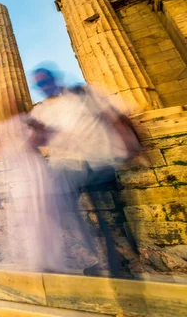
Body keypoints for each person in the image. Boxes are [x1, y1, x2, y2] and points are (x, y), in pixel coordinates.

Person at [28, 67, 141, 277]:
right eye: (40, 84)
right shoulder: (43, 110)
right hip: (66, 167)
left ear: (55, 78)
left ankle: (121, 262)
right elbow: (38, 140)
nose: (44, 87)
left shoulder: (86, 93)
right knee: (59, 211)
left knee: (110, 216)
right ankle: (65, 257)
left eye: (45, 81)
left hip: (99, 162)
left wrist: (131, 143)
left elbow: (115, 116)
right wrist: (36, 131)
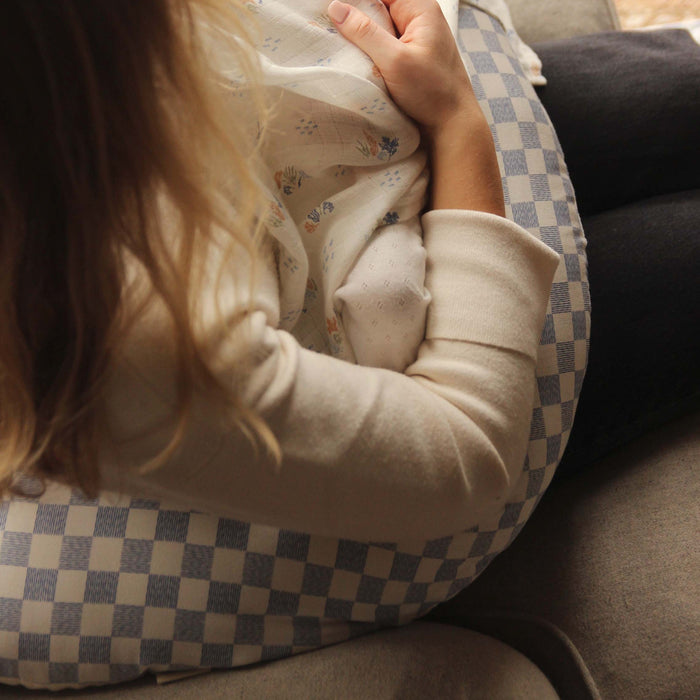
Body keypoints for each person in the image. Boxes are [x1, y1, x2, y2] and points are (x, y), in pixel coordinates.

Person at [0, 0, 567, 688]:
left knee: (652, 96)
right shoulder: (132, 327)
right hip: (438, 405)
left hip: (312, 176)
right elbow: (466, 452)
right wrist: (456, 119)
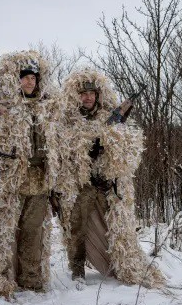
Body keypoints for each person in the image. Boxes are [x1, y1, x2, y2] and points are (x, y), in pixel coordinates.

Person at [56, 68, 165, 288]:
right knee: (77, 226)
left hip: (107, 185)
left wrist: (111, 139)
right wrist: (88, 150)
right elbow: (66, 153)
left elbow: (124, 150)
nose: (88, 97)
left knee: (116, 227)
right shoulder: (69, 122)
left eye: (92, 93)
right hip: (83, 185)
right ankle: (77, 270)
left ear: (98, 95)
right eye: (83, 94)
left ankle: (120, 264)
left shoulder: (109, 117)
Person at [0, 51, 62, 298]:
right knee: (4, 232)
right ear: (17, 80)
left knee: (33, 232)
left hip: (39, 180)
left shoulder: (48, 108)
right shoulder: (3, 107)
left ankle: (31, 280)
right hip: (11, 181)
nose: (30, 81)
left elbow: (57, 143)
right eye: (25, 77)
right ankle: (0, 279)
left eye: (33, 77)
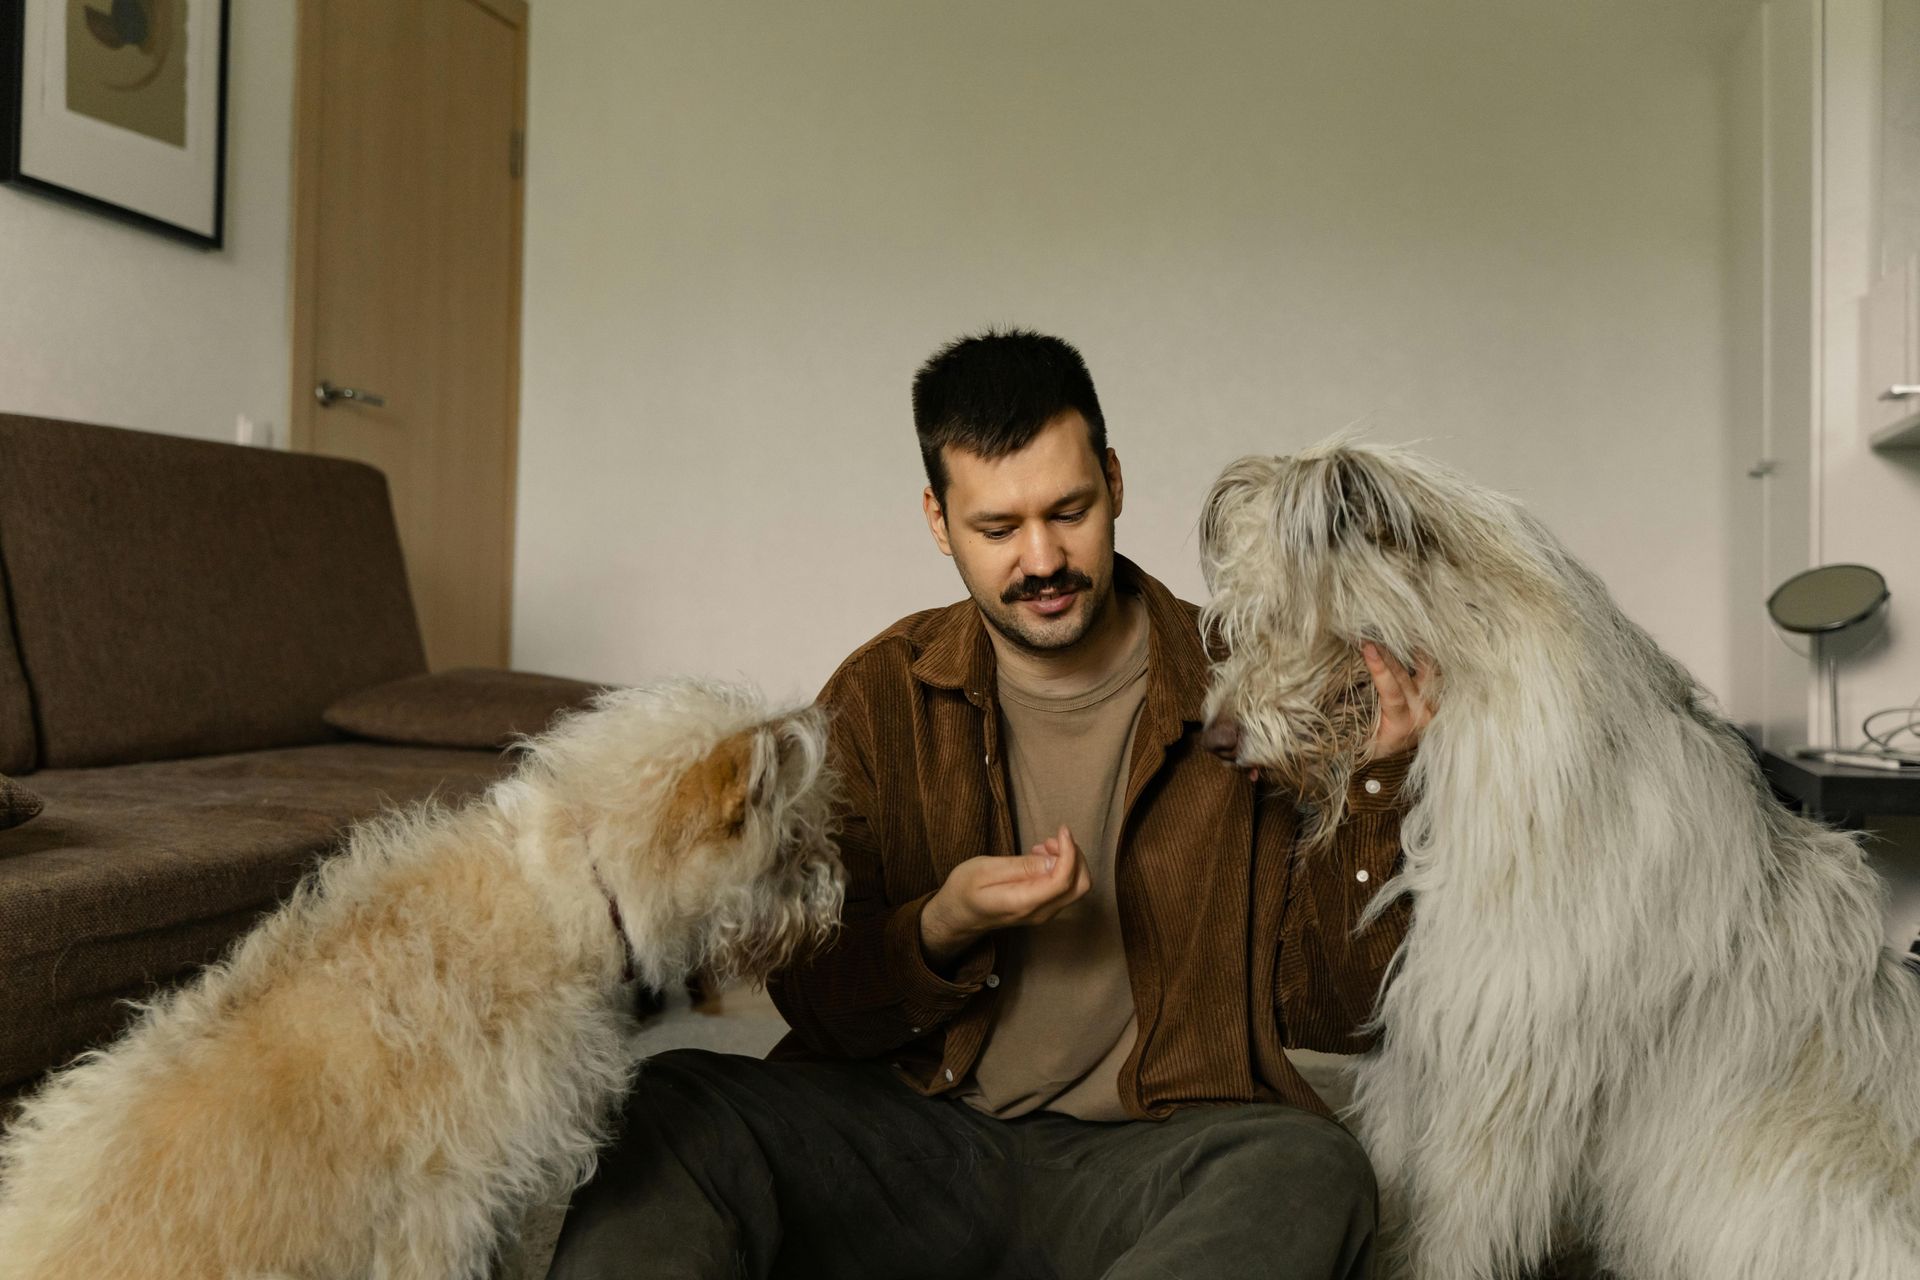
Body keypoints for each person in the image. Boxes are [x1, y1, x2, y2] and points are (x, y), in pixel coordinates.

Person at [546, 329, 1430, 1280]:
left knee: (1310, 1167)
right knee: (676, 1102)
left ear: (1117, 483)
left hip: (1153, 1151)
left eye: (1070, 511)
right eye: (998, 529)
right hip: (923, 1140)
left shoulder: (1252, 686)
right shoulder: (883, 689)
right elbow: (817, 999)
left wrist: (1380, 787)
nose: (1043, 559)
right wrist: (941, 925)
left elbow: (1345, 1017)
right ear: (939, 520)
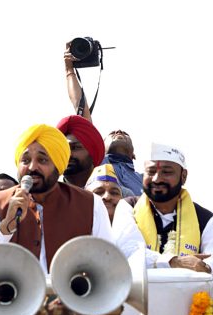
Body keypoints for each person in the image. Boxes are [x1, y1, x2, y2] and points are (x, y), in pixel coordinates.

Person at [0, 123, 112, 273]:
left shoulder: (90, 203)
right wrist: (6, 226)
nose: (32, 167)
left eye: (42, 160)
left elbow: (107, 262)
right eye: (26, 160)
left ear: (58, 165)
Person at [63, 42, 143, 196]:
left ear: (133, 154)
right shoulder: (96, 165)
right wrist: (69, 70)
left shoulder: (145, 178)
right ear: (98, 147)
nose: (118, 131)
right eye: (111, 133)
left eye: (124, 134)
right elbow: (81, 112)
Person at [130, 143, 212, 272]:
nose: (157, 179)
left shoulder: (205, 218)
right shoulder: (128, 207)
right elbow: (127, 252)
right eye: (151, 172)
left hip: (189, 291)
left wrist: (206, 265)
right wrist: (175, 262)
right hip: (139, 291)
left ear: (183, 176)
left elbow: (210, 262)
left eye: (167, 172)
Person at [86, 164, 145, 260]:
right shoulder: (77, 230)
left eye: (114, 193)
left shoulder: (137, 230)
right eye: (98, 192)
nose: (107, 197)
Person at [56, 114, 105, 189]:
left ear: (92, 153)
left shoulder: (115, 194)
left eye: (75, 147)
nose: (67, 154)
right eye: (63, 149)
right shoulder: (45, 194)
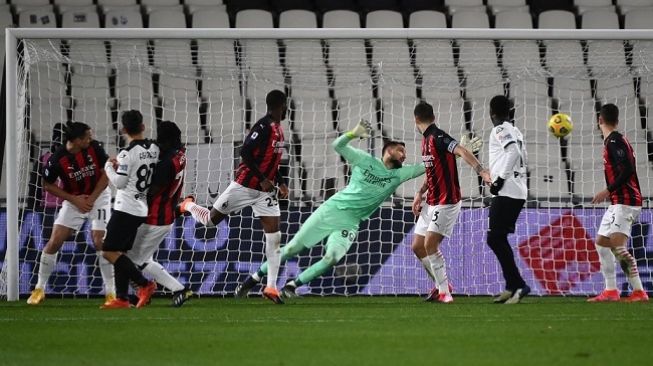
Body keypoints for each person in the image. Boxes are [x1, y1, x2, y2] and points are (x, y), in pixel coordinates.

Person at [235, 119, 426, 298]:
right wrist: (352, 133)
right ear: (389, 150)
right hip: (331, 210)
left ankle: (292, 286)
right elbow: (338, 146)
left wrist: (451, 149)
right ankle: (252, 280)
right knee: (292, 248)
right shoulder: (365, 160)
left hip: (351, 222)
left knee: (332, 257)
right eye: (401, 150)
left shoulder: (400, 174)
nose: (405, 155)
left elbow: (426, 166)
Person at [178, 90, 289, 304]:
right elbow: (245, 153)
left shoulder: (279, 130)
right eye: (285, 106)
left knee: (274, 238)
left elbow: (273, 162)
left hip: (264, 193)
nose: (286, 109)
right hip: (244, 186)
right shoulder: (263, 126)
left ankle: (272, 288)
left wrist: (281, 181)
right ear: (281, 105)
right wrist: (263, 178)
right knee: (210, 221)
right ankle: (188, 205)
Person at [411, 101, 492, 303]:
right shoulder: (425, 140)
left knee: (430, 244)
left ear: (416, 120)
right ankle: (441, 286)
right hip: (431, 201)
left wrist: (481, 170)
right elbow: (432, 172)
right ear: (433, 116)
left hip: (447, 201)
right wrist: (419, 193)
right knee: (417, 246)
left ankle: (445, 293)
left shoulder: (438, 136)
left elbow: (462, 151)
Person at [27, 122, 114, 305]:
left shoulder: (95, 148)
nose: (91, 139)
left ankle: (110, 293)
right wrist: (75, 200)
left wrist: (90, 200)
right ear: (76, 140)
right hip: (74, 200)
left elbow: (106, 175)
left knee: (100, 241)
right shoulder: (56, 160)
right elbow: (47, 185)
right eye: (87, 137)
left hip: (99, 197)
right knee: (55, 241)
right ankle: (39, 289)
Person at [125, 121, 192, 307]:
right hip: (164, 215)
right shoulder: (179, 155)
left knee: (129, 259)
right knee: (143, 258)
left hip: (155, 218)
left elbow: (152, 190)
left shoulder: (165, 163)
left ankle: (175, 289)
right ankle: (147, 291)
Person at [588, 103, 648, 302]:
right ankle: (611, 290)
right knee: (602, 243)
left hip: (625, 200)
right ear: (617, 119)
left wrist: (607, 190)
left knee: (617, 246)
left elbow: (628, 169)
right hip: (617, 201)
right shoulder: (614, 140)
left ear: (600, 120)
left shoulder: (614, 141)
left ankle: (639, 290)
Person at [101, 110, 160, 309]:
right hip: (141, 207)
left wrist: (108, 167)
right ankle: (122, 298)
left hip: (126, 208)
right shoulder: (154, 148)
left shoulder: (126, 154)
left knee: (108, 251)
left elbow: (120, 182)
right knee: (120, 253)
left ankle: (145, 284)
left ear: (124, 130)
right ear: (143, 127)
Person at [484, 95, 530, 304]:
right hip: (518, 190)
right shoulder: (516, 130)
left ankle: (518, 284)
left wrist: (500, 179)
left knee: (495, 238)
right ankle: (512, 285)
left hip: (507, 190)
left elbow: (513, 151)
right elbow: (520, 155)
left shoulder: (500, 129)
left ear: (492, 113)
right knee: (498, 238)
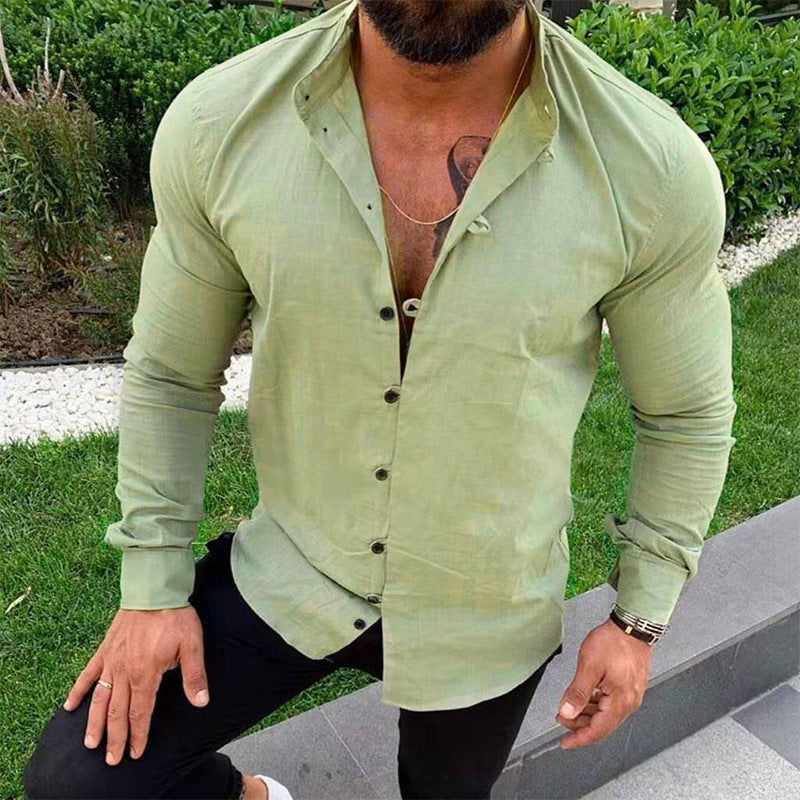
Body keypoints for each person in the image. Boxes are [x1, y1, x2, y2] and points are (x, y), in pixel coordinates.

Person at [22, 0, 737, 798]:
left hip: (484, 603)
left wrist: (638, 621)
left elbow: (685, 414)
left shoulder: (648, 166)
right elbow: (170, 373)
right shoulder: (223, 124)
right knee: (77, 783)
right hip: (297, 567)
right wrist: (153, 586)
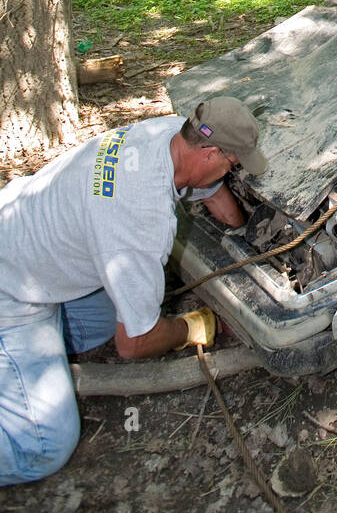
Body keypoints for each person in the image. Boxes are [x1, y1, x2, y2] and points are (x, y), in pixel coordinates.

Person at [0, 94, 264, 486]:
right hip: (14, 292)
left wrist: (247, 237)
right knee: (44, 445)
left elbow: (211, 190)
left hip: (25, 238)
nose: (232, 171)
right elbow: (135, 344)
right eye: (232, 162)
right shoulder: (139, 219)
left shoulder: (169, 132)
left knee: (113, 314)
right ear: (210, 152)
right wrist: (188, 328)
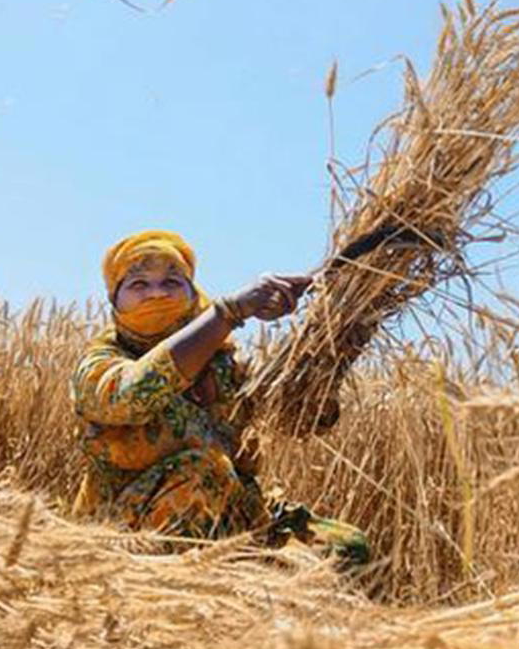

● **PROMPT**: Give back each of the records above word for word, apart from the pictures.

● **ANSWER FOR THE TASK**:
Body keypoints for each person in the image. Boxes are [x1, y1, x2, y2] and points are (x, y), in pixel coordinates.

Person at [28, 67, 141, 277]:
right eye: (40, 84)
right shoulder: (43, 110)
right hip: (66, 167)
left ear: (55, 78)
left ankle: (121, 262)
right elbow: (38, 140)
nose: (44, 87)
left shoulder: (86, 93)
right knee: (59, 211)
left knee: (110, 216)
right ankle: (65, 257)
left eye: (45, 81)
left hip: (99, 162)
left wrist: (131, 143)
left elbow: (115, 116)
right wrist: (36, 131)
Body keypoints for each person in the image. Boxes are [x1, y1, x2, y2] and points are (x, y), in pixel coordinates.

Person at [0, 0, 567, 688]:
left knee: (652, 96)
right shoulder: (132, 327)
right hip: (438, 405)
left hip: (312, 176)
right elbow: (466, 452)
right wrist: (456, 119)
Body keypoints for each person in the image. Boxes are [x1, y1, x2, y2] and points are (x, y), in pixel coordinates.

Person at [56, 68, 165, 288]:
right knee: (77, 226)
left hip: (107, 185)
left wrist: (111, 139)
right wrist: (88, 150)
right elbow: (66, 153)
left elbow: (124, 150)
nose: (88, 97)
left knee: (116, 227)
right shoulder: (69, 122)
left eye: (92, 93)
right hip: (83, 185)
right ankle: (77, 270)
left ear: (98, 95)
right eye: (83, 94)
left ankle: (120, 264)
left shoulder: (109, 117)
Person at [0, 51, 62, 298]:
right knee: (4, 232)
right ear: (17, 80)
left knee: (33, 232)
left hip: (39, 180)
left shoulder: (48, 108)
right shoulder: (3, 107)
left ankle: (31, 280)
right hip: (11, 181)
nose: (30, 81)
left elbow: (57, 143)
right eye: (25, 77)
right ankle: (0, 279)
left eye: (33, 77)
Body keypoints for each person in the image. Boxes are [x1, y1, x2, y2] and points are (x, y), in pixel coordinates.

Person at [546, 329, 1430, 1280]:
left knee: (1310, 1167)
right knee: (676, 1102)
left ear: (1117, 483)
left hip: (1153, 1151)
left eye: (1070, 511)
right eye: (998, 529)
right hip: (923, 1140)
left shoulder: (1252, 686)
right shoulder: (883, 689)
right elbow: (817, 999)
left wrist: (1380, 787)
nose: (1043, 559)
right wrist: (941, 925)
left elbow: (1345, 1017)
right ear: (939, 520)
Body keypoints for each person in the image. Boxes are [x1, y1, x2, y2] and points are (x, y), in pixel coordinates.

Person at [0, 123, 112, 273]:
left shoulder: (90, 203)
right wrist: (6, 226)
nose: (32, 167)
left eye: (42, 160)
left elbow: (107, 262)
right eye: (26, 160)
left ear: (58, 165)
Person at [63, 42, 143, 196]:
left ear: (133, 154)
right shoulder: (96, 165)
right wrist: (69, 70)
left shoulder: (145, 178)
right ear: (98, 147)
nose: (118, 131)
right eye: (111, 133)
left eye: (124, 134)
right elbow: (81, 112)
Person at [130, 143, 212, 272]:
nose: (157, 179)
left shoulder: (205, 218)
right shoulder: (128, 207)
right elbow: (127, 252)
right eye: (151, 172)
left hip: (189, 291)
left wrist: (206, 265)
right wrist: (175, 262)
right hip: (139, 291)
left ear: (183, 176)
left elbow: (210, 262)
left eye: (167, 172)
Person at [86, 164, 145, 260]:
right shoulder: (77, 230)
left eye: (114, 193)
left shoulder: (137, 230)
right eye: (98, 192)
nose: (107, 197)
Person at [56, 114, 105, 189]:
left ear: (92, 153)
left shoulder: (115, 194)
left eye: (75, 147)
nose: (67, 154)
right eye: (63, 149)
right shoulder: (45, 194)
Body keypoints for each person in the image. Boxes are [x1, y1, x2, y2] and points are (x, y), in pixel coordinates.

Person at [235, 119, 426, 298]:
right wrist: (352, 133)
right ear: (389, 150)
right hip: (331, 210)
left ankle: (292, 286)
right elbow: (338, 146)
left wrist: (451, 149)
right ankle: (252, 280)
right knee: (292, 248)
right shoulder: (365, 160)
left hip: (351, 222)
left knee: (332, 257)
right eye: (401, 150)
left shoulder: (400, 174)
nose: (405, 155)
left elbow: (426, 166)
Person at [178, 90, 289, 304]:
right elbow: (245, 153)
left shoulder: (279, 130)
right eye: (285, 106)
left knee: (274, 238)
left elbow: (273, 162)
left hip: (264, 193)
nose: (286, 109)
right hip: (244, 186)
right shoulder: (263, 126)
left ankle: (272, 288)
left wrist: (281, 181)
right ear: (281, 105)
right wrist: (263, 178)
right knee: (210, 221)
right ankle: (188, 205)
Person at [411, 101, 492, 303]:
right shoulder: (425, 140)
left knee: (430, 244)
left ear: (416, 120)
right ankle: (441, 286)
right hip: (431, 201)
left wrist: (481, 170)
right elbow: (432, 172)
right ear: (433, 116)
left hip: (447, 201)
right wrist: (419, 193)
right knee: (417, 246)
left ankle: (445, 293)
left shoulder: (438, 136)
left elbow: (462, 151)
Person at [27, 122, 114, 305]:
left shoulder: (95, 148)
nose: (91, 139)
left ankle: (110, 293)
right wrist: (75, 200)
left wrist: (90, 200)
right ear: (76, 140)
right hip: (74, 200)
left elbow: (106, 175)
left knee: (100, 241)
right shoulder: (56, 160)
right elbow: (47, 185)
right eye: (87, 137)
left hip: (99, 197)
right knee: (55, 241)
right ankle: (39, 289)
Person at [125, 121, 192, 307]:
right hip: (164, 215)
right shoulder: (179, 155)
left knee: (129, 259)
right knee: (143, 258)
left hip: (155, 218)
left elbow: (152, 190)
left shoulder: (165, 163)
left ankle: (175, 289)
right ankle: (147, 291)
Person at [588, 103, 648, 302]:
right ankle: (611, 290)
right knee: (602, 243)
left hip: (625, 200)
right ear: (617, 119)
left wrist: (607, 190)
left knee: (617, 246)
left elbow: (628, 169)
right hip: (617, 201)
right shoulder: (614, 140)
left ear: (600, 120)
left shoulder: (614, 141)
left ankle: (639, 290)
Person at [101, 110, 160, 309]:
right hip: (141, 207)
left wrist: (108, 167)
right ankle: (122, 298)
left hip: (126, 208)
right shoulder: (154, 148)
left shoulder: (126, 154)
left knee: (108, 251)
left elbow: (120, 182)
right knee: (120, 253)
left ankle: (145, 284)
left ear: (124, 130)
right ear: (143, 127)
Person at [484, 95, 530, 304]:
right hip: (518, 190)
right shoulder: (516, 130)
left ankle: (518, 284)
left wrist: (500, 179)
left knee: (495, 238)
right ankle: (512, 285)
left hip: (507, 190)
left elbow: (513, 151)
right elbow: (520, 155)
left shoulder: (500, 129)
left ear: (492, 113)
right knee: (498, 238)
Body keypoints for each person in the image. Boxes are [x1, y1, x2, y2] and points are (x, y), in pixel coordinates.

Person at [22, 0, 737, 798]:
left hip: (484, 603)
left wrist: (638, 621)
left elbow: (685, 414)
left shoulder: (648, 166)
right elbow: (170, 373)
right shoulder: (223, 124)
right knee: (77, 783)
right hip: (297, 567)
right wrist: (153, 586)
Body keypoints for each person in the image. Boxes are [x1, y1, x2, y2] and points are (x, y), in pixel coordinates.

Person at [0, 94, 264, 486]:
right hip: (14, 292)
left wrist: (247, 237)
right knee: (44, 445)
left elbow: (211, 190)
left hip: (25, 238)
nose: (232, 171)
right elbow: (135, 344)
right eye: (232, 162)
right shoulder: (139, 219)
left shoulder: (169, 132)
left knee: (113, 314)
right ear: (210, 152)
right wrist: (188, 328)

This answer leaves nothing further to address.